## Exercise details
Across the data below, how many lines hold "blue"? Answer with that number and nothing else.
-=-=-
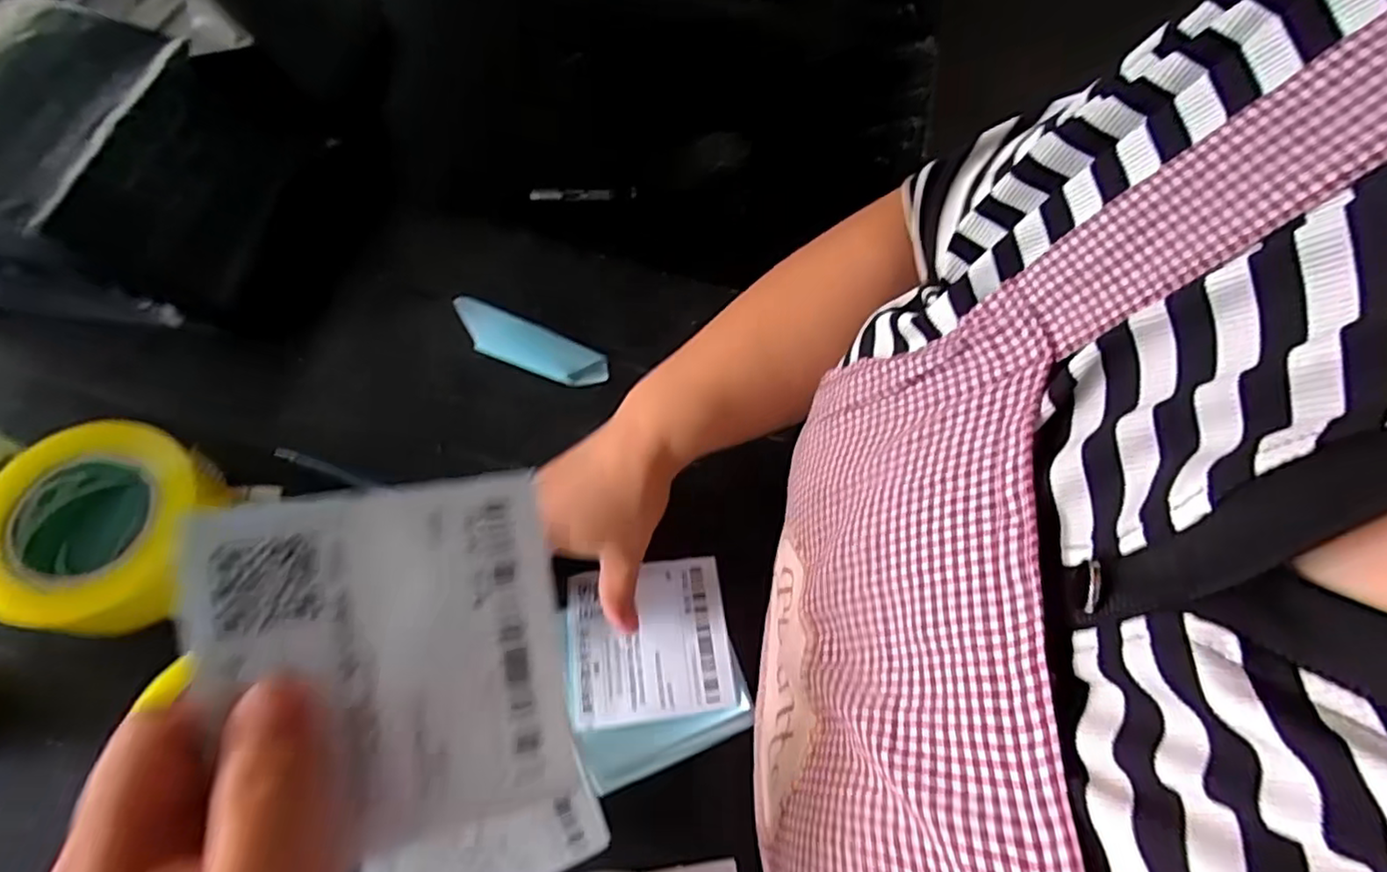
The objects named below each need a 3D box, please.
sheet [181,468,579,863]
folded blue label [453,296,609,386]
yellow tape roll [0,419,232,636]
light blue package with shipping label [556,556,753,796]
-=-=-
## Completed exercise
2